In her interview, Papandreou says, "I recognise the mistakes of recent years". Referring to the leadership of the late Andreas Papandreou, she adds, "The past was marked by hegemonic style, but we can't let that past dominate the future".

New prime minister Kostas Simitis says he'll substitute a collective leadership style for Pasok's old Andreas-Papandreou dominated style. Mr Simitis is popular with the Left Coalition, but, like the communist party, it is rejecting Vasso Papandreou's offer of meaningful dialogue.

The left coalition says what is needed is not a broad front that would be Pasok-dominated at the polling booths, but a new voting system, which would give the smaller parties representation according to the number of votes they receive in elections, and not give the lions share of parliamentary seats to the larger parties.

EMAK

The members of EMAK, Greece's crisis-response unit that lends people a helping hand when they've been hit by a natural disaster, doesn't sit around when they're not in action.
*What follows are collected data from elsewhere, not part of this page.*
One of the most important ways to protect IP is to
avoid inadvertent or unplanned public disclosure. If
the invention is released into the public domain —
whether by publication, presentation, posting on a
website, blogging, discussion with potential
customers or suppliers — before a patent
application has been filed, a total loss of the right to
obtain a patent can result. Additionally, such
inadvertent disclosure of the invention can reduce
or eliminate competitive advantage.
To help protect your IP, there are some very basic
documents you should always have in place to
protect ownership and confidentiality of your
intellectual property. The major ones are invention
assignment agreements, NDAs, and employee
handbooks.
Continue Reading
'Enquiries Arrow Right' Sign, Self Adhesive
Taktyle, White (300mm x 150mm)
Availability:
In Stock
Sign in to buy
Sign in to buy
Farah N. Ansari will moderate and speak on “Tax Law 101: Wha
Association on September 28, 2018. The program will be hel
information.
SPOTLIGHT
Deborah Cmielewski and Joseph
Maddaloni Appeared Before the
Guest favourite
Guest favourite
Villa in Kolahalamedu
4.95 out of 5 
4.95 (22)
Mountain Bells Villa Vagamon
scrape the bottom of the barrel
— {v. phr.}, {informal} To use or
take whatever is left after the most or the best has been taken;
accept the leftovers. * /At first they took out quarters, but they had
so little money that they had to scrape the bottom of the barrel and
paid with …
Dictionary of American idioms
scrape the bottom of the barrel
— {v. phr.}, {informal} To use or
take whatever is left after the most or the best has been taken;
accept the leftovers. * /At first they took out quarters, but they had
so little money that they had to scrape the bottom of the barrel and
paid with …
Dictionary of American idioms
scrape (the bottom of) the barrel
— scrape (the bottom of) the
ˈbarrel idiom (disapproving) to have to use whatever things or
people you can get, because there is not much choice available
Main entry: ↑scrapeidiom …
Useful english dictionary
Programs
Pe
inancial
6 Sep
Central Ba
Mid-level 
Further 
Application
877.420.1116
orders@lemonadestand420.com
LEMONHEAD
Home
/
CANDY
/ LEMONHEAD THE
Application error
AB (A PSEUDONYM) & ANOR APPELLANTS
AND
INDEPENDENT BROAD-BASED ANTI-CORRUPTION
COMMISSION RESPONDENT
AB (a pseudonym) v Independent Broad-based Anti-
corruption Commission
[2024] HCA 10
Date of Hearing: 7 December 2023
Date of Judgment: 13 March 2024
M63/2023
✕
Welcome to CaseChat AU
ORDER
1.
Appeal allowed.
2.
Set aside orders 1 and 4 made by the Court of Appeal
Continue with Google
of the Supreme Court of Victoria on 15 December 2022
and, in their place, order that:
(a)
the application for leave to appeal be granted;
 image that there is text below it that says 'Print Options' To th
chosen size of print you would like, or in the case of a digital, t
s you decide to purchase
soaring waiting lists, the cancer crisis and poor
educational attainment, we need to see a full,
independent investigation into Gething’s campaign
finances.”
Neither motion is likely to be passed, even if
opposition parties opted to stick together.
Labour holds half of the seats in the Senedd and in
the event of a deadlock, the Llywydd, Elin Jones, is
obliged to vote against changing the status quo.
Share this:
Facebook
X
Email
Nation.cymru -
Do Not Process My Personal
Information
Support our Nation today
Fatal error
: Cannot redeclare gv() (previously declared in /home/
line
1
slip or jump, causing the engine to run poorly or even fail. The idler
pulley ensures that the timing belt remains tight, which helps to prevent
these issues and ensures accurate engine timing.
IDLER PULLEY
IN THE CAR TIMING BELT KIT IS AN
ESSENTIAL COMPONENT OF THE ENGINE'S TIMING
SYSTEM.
They recently carried out a mock rescue operation in Thessaloniki, under the watchful eyes of officials from the public order ministry.

Following the mock disaster, the men of EMAK were given the task of saving a person trapped in a room on the first floor of an apartment building.

The mission was accomplished without any hitches. The members of the special unit have a rigorous daily training programme, carried out in training centres and out in the field.